Knowledge Graph

The Frankfurt School

20th century
#critical-theory#marxism#philosophy#sociology

Loose name for the circle of thinkers associated with the Institute for Social Research, founded in Frankfurt in 1923 and forced into exile by the Nazis. The school's project — Critical Theory, capitalized — was to fuse Marxist analysis with Hegelian philosophy, Freudian psychoanalysis, and empirical social science to diagnose why the expected proletarian revolution had not come in the advanced West and why instead the 20th century had produced fascism, Stalinism, consumer capitalism, and mass culture.

Its first-generation figures — Max Horkheimer, Theodor Adorno, Herbert Marcuse, Walter Benjamin, Erich Fromm, Leo Löwenthal — shared little in method.

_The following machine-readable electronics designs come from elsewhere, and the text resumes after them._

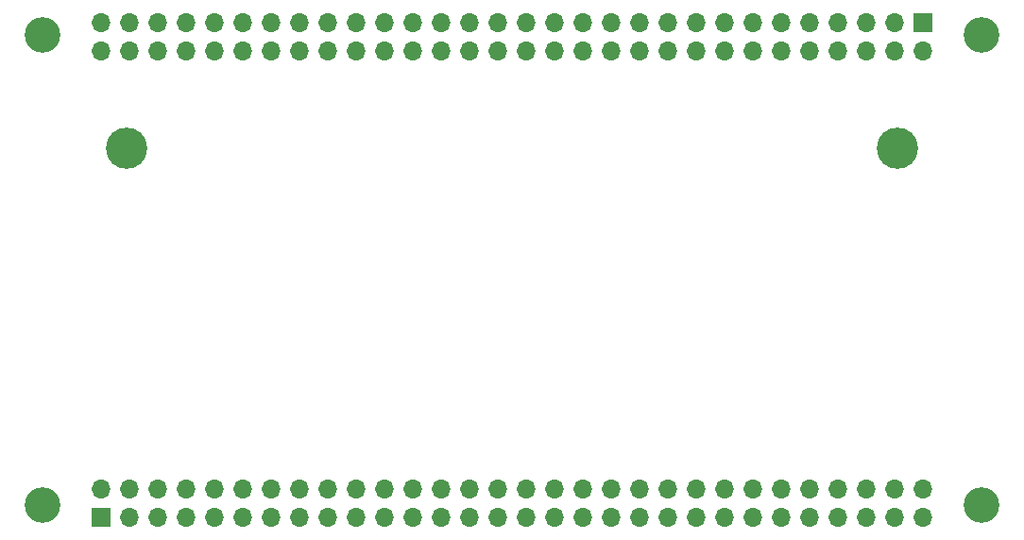
<source format=gbs>
G04 #@! TF.GenerationSoftware,KiCad,Pcbnew,8.0.1*
G04 #@! TF.CreationDate,2024-08-17T14:36:12+08:00*
G04 #@! TF.ProjectId,MatchBox v0.3,4d617463-6842-46f7-9820-76302e332e6b,rev?*
G04 #@! TF.SameCoordinates,Original*
G04 #@! TF.FileFunction,Soldermask,Bot*
G04 #@! TF.FilePolarity,Negative*
%FSLAX46Y46*%
G04 Gerber Fmt 4.6, Leading zero omitted, Abs format (unit mm)*
G04 Created by KiCad (PCBNEW 8.0.1) date 2024-08-17 14:36:12*
%MOMM*%
%LPD*%
G01*
G04 APERTURE LIST*
%ADD10C,3.200000*%
%ADD11R,1.700000X1.700000*%
%ADD12O,1.700000X1.700000*%
%ADD13C,3.700000*%
G04 APERTURE END LIST*
D10*
X77200000Y-108000000D03*
D11*
X82475000Y-109100000D03*
D12*
X82475000Y-106560000D03*
X85015000Y-109100000D03*
X85015000Y-106560000D03*
X87555000Y-109100000D03*
X87555000Y-106560000D03*
X90095000Y-109100000D03*
X90095000Y-106560000D03*
X92635000Y-109100000D03*
X92635000Y-106560000D03*
X95175000Y-109100000D03*
X95175000Y-106560000D03*
X97715000Y-109100000D03*
X97715000Y-106560000D03*
X100255000Y-109100000D03*
X100255000Y-106560000D03*
X102795000Y-109100000D03*
X102795000Y-106560000D03*
X105335000Y-109100000D03*
X105335000Y-106560000D03*
X107875000Y-109100000D03*
X107875000Y-106560000D03*
X110415000Y-109100000D03*
X110415000Y-106560000D03*
X112955000Y-109100000D03*
X112955000Y-106560000D03*
X115495000Y-109100000D03*
X115495000Y-106560000D03*
X118035000Y-109100000D03*
X118035000Y-106560000D03*
X120575000Y-109100000D03*
X120575000Y-106560000D03*
X123115000Y-109100000D03*
X123115000Y-106560000D03*
X125655000Y-109100000D03*
X125655000Y-106560000D03*
X128195000Y-109100000D03*
X128195000Y-106560000D03*
X130735000Y-109100000D03*
X130735000Y-106560000D03*
X133275000Y-109100000D03*
X133275000Y-106560000D03*
X135815000Y-109100000D03*
X135815000Y-106560000D03*
X138355000Y-109100000D03*
X138355000Y-106560000D03*
X140895000Y-109100000D03*
X140895000Y-106560000D03*
X143435000Y-109100000D03*
X143435000Y-106560000D03*
X145975000Y-109100000D03*
X145975000Y-106560000D03*
X148515000Y-109100000D03*
X148515000Y-106560000D03*
X151055000Y-109100000D03*
X151055000Y-106560000D03*
X153595000Y-109100000D03*
X153595000Y-106560000D03*
X156135000Y-109100000D03*
X156135000Y-106560000D03*
D11*
X156135000Y-64700000D03*
D12*
X156135000Y-67240000D03*
X153595000Y-64700000D03*
X153595000Y-67240000D03*
X151055000Y-64700000D03*
X151055000Y-67240000D03*
X148515000Y-64700000D03*
X148515000Y-67240000D03*
X145975000Y-64700000D03*
X145975000Y-67240000D03*
X143435000Y-64700000D03*
X143435000Y-67240000D03*
X140895000Y-64700000D03*
X140895000Y-67240000D03*
X138355000Y-64700000D03*
X138355000Y-67240000D03*
X135815000Y-64700000D03*
X135815000Y-67240000D03*
X133275000Y-64700000D03*
X133275000Y-67240000D03*
X130735000Y-64700000D03*
X130735000Y-67240000D03*
X128195000Y-64700000D03*
X128195000Y-67240000D03*
X125655000Y-64700000D03*
X125655000Y-67240000D03*
X123115000Y-64700000D03*
X123115000Y-67240000D03*
X120575000Y-64700000D03*
X120575000Y-67240000D03*
X118035000Y-64700000D03*
X118035000Y-67240000D03*
X115495000Y-64700000D03*
X115495000Y-67240000D03*
X112955000Y-64700000D03*
X112955000Y-67240000D03*
X110415000Y-64700000D03*
X110415000Y-67240000D03*
X107875000Y-64700000D03*
X107875000Y-67240000D03*
X105335000Y-64700000D03*
X105335000Y-67240000D03*
X102795000Y-64700000D03*
X102795000Y-67240000D03*
X100255000Y-64700000D03*
X100255000Y-67240000D03*
X97715000Y-64700000D03*
X97715000Y-67240000D03*
X95175000Y-64700000D03*
X95175000Y-67240000D03*
X92635000Y-64700000D03*
X92635000Y-67240000D03*
X90095000Y-64700000D03*
X90095000Y-67240000D03*
X87555000Y-64700000D03*
X87555000Y-67240000D03*
X85015000Y-64700000D03*
X85015000Y-67240000D03*
X82475000Y-64700000D03*
X82475000Y-67240000D03*
D10*
X161400000Y-108000000D03*
D13*
X84750000Y-75950000D03*
D10*
X77200000Y-65800000D03*
X161400000Y-65800000D03*
D13*
X153850000Y-75950000D03*
M02*

</source>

Horkheimer and Adorno's Dialectic of Enlightenment (1944), written in California wartime exile, is the key early text: Enlightenment rationality, they argued, had turned against itself, producing not emancipation but a totally administered world in which instrumental reason reduces everything — nature, people, art — to material for domination. Adorno's Negative Dialectics (1966) refused the Hegelian move toward synthesis; Herbert Marcuse's One-Dimensional Man (1964) became a canonical text of the 1960s New Left.

The second generation, led by Jürgen Habermas, rebuilt the project on more hopeful foundations: the theory of communicative action. Third-generation figures (Axel Honneth and others) work on recognition, reification, and democratic theory.

The school's influence runs through media studies, Michel Foucault (though he resisted the label), sociology, philosophy of culture, and much of contemporary "critical" X-studies — not always, to the disappointment of its founders, in ways they would have endorsed.